Saved data entries:
· · ·

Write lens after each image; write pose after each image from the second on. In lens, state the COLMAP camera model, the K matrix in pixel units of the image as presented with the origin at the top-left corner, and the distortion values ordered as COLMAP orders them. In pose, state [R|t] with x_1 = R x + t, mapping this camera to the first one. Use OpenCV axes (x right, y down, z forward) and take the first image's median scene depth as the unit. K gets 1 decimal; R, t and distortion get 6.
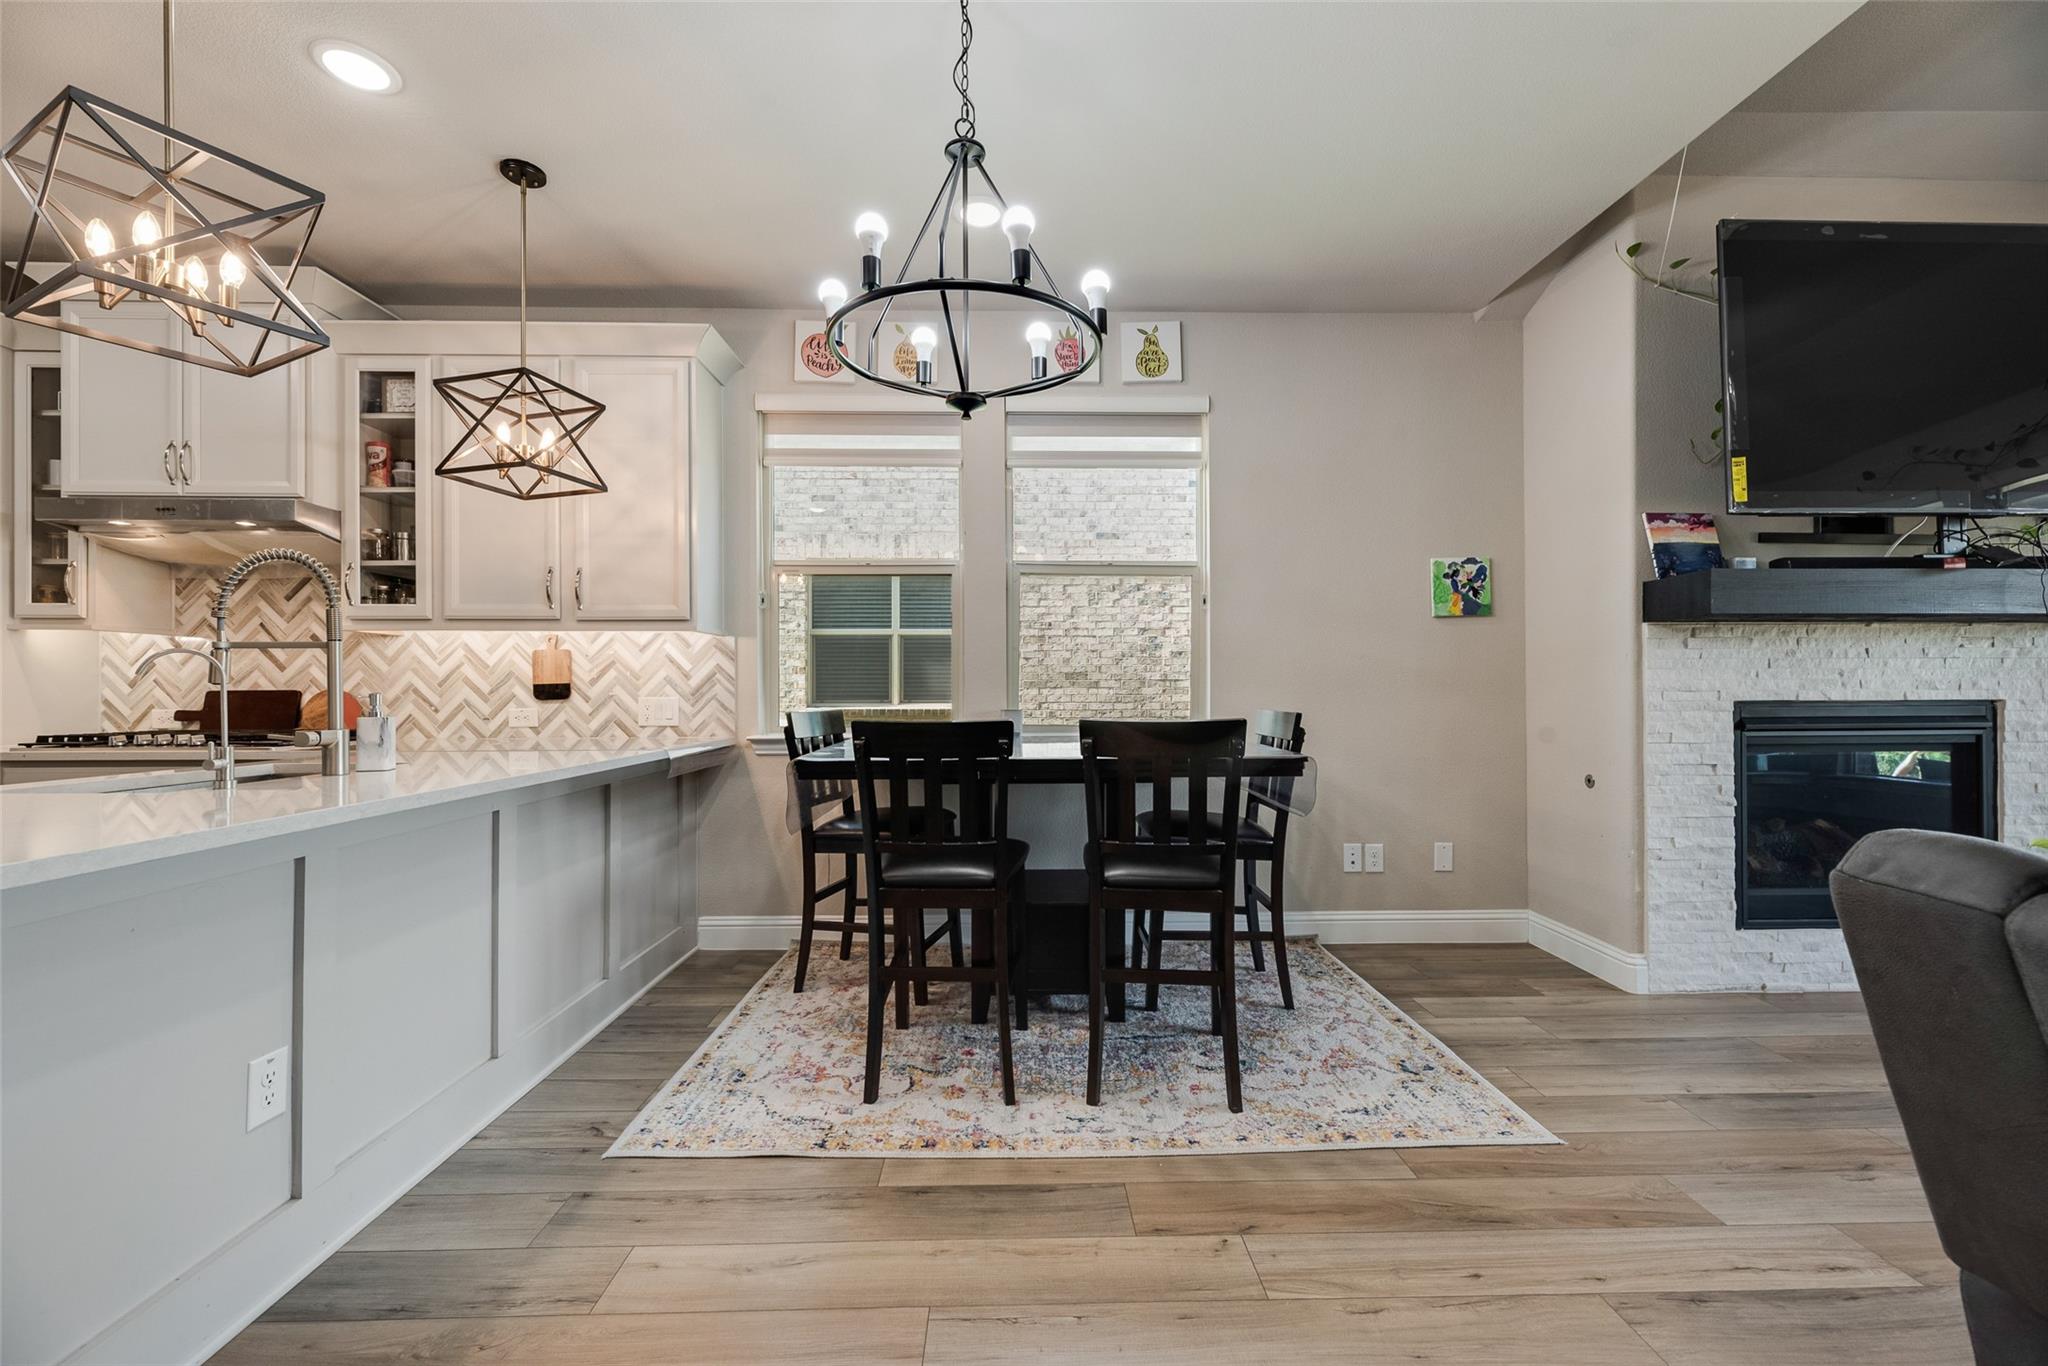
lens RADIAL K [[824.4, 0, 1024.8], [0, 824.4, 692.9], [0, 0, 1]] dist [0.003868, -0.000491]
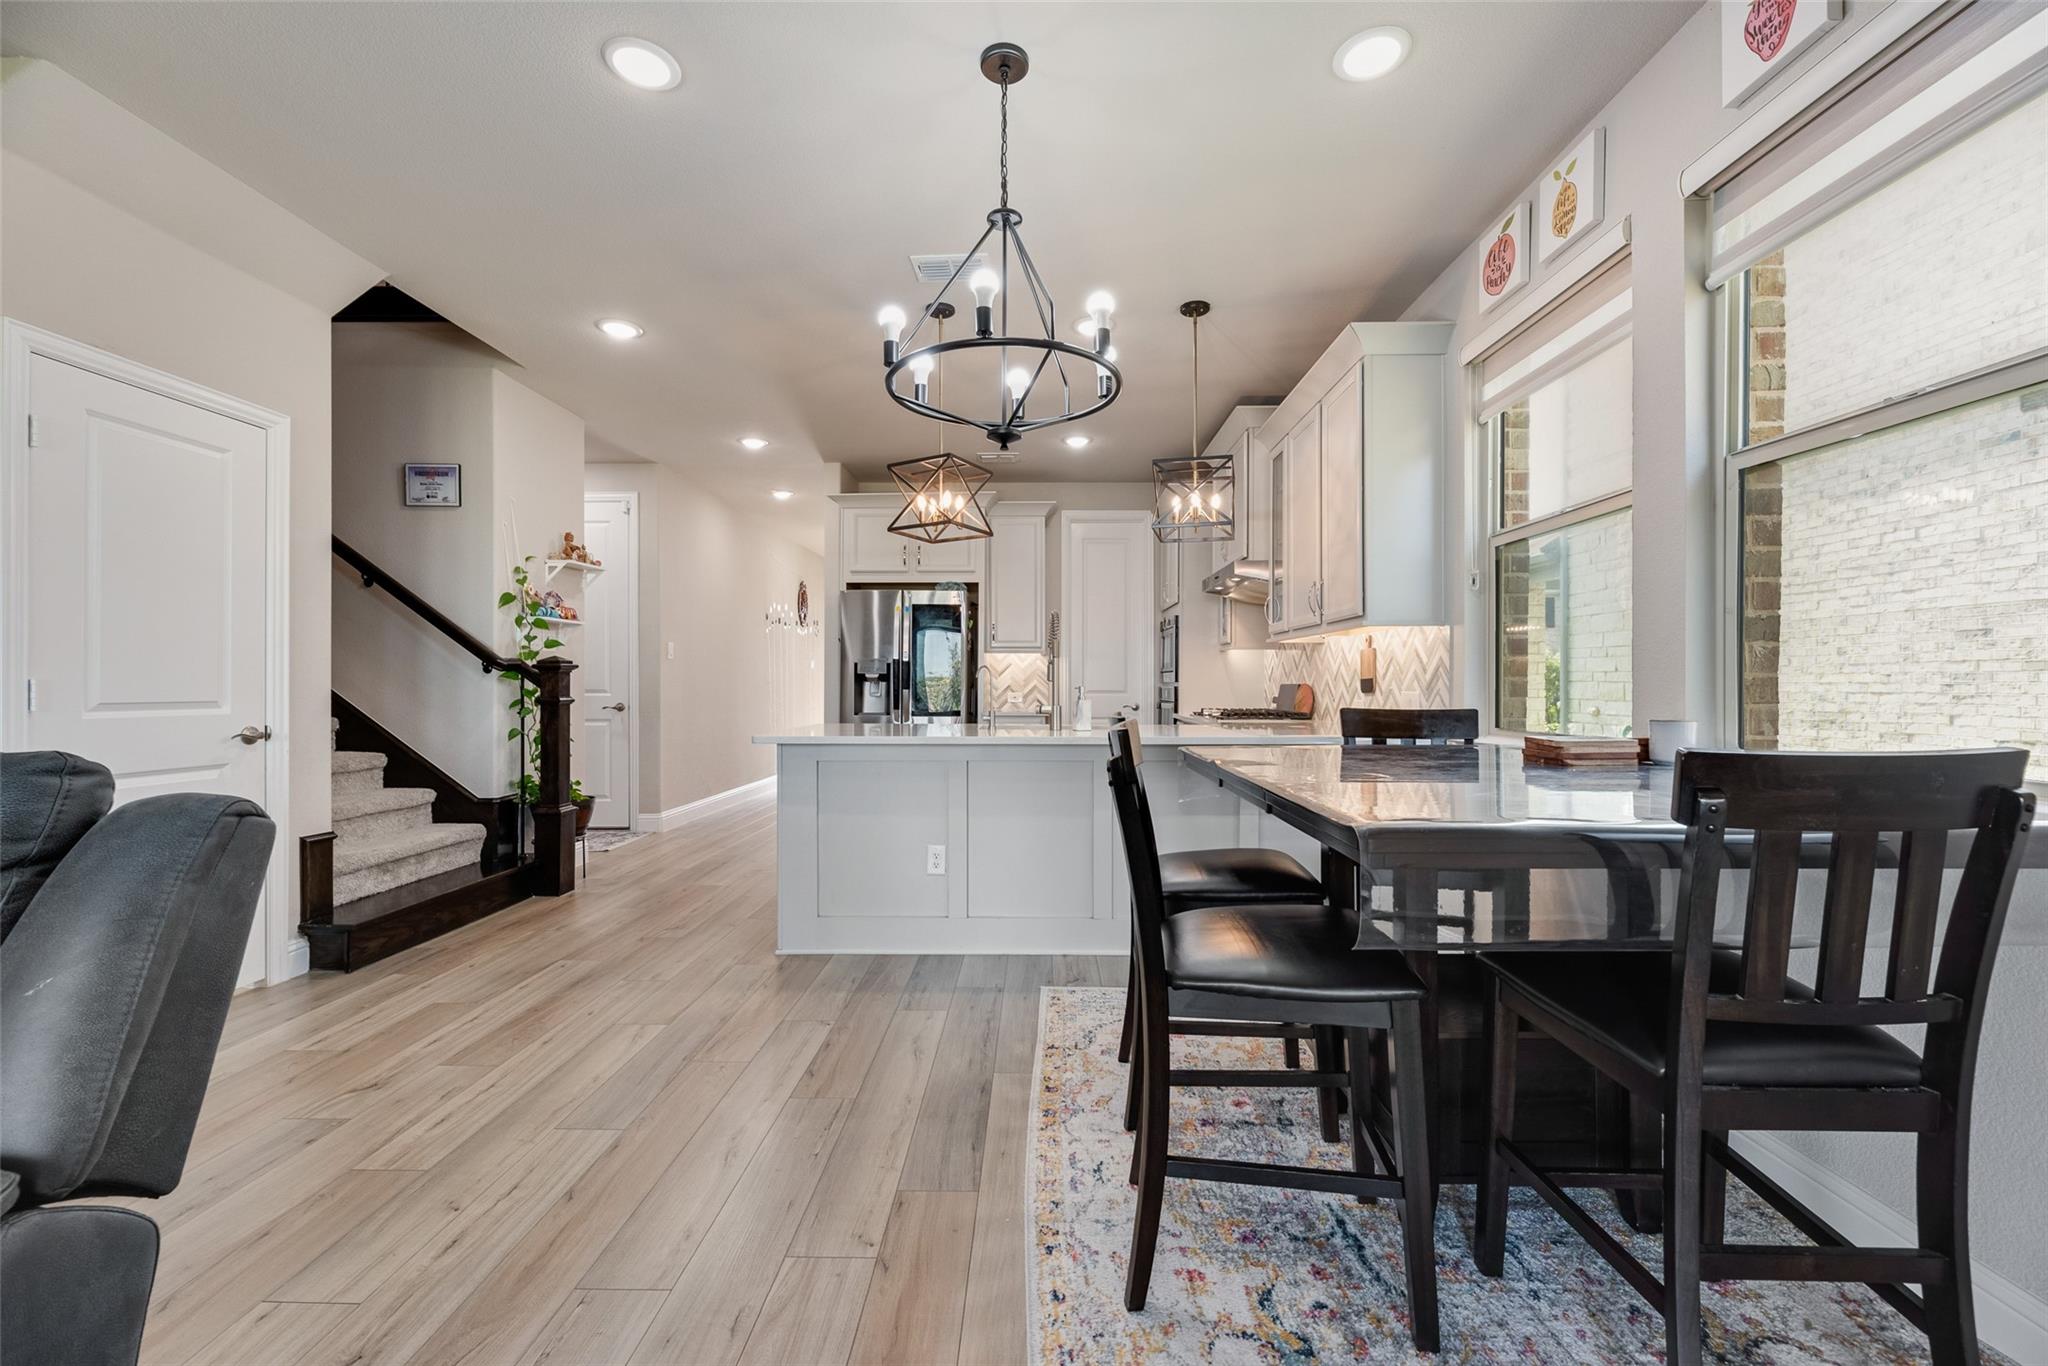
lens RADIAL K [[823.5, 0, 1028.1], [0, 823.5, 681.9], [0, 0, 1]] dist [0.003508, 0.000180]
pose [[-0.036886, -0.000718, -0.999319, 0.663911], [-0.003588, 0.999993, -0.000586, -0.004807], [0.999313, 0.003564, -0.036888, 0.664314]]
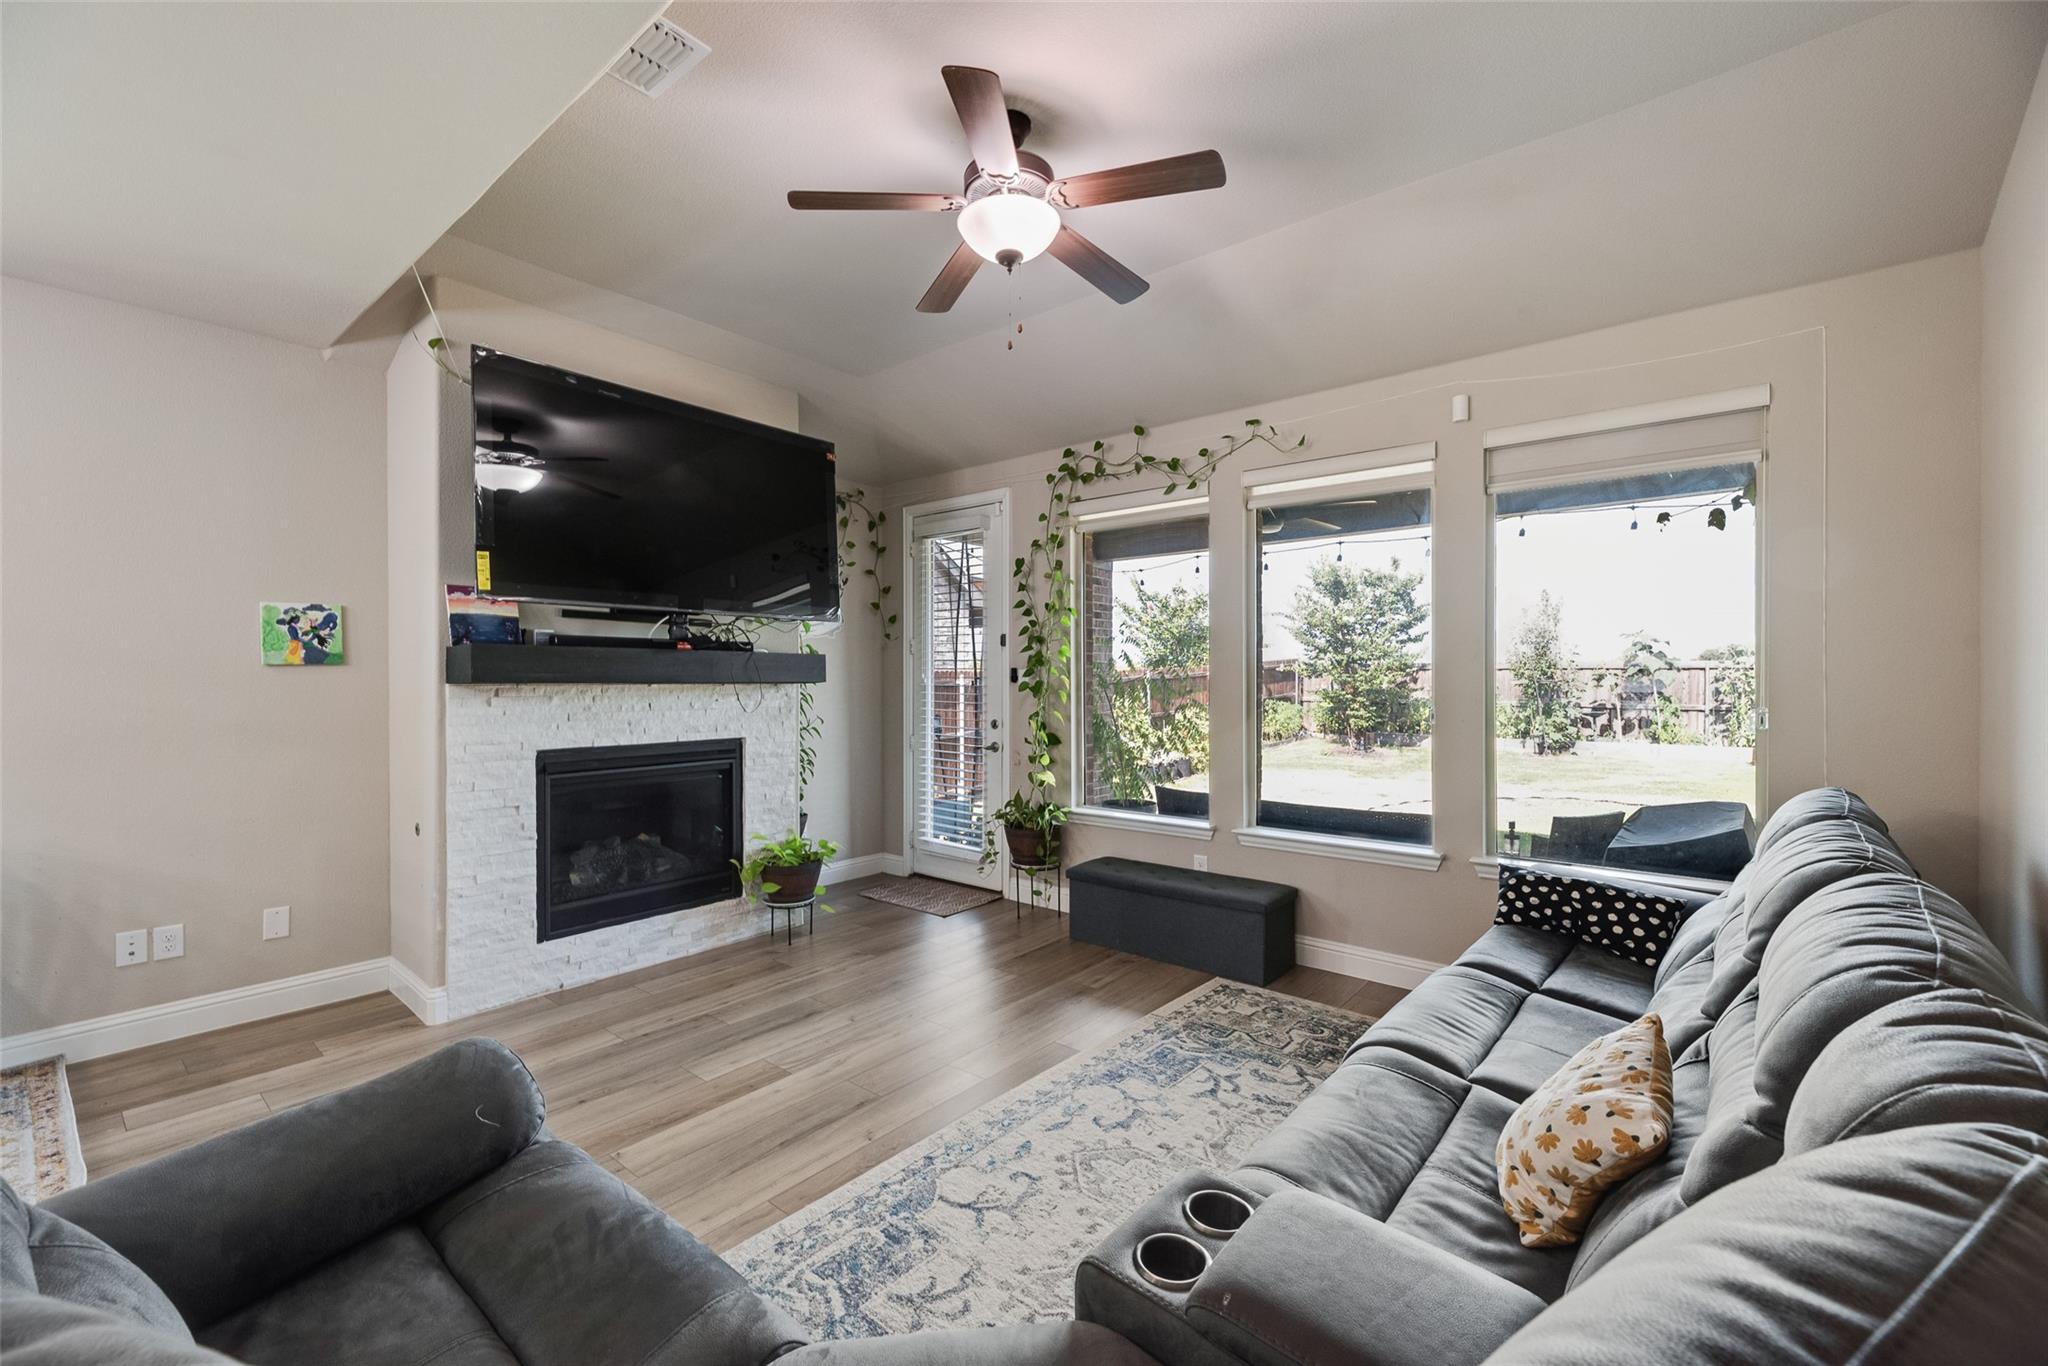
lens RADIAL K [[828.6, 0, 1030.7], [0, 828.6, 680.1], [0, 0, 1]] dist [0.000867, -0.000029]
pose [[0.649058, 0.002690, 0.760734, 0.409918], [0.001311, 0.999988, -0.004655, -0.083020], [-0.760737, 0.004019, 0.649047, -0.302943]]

· · ·

Count the lines in the rows above that contain the string "pose", treating uppercase and lowercase as different. Give only the number.

3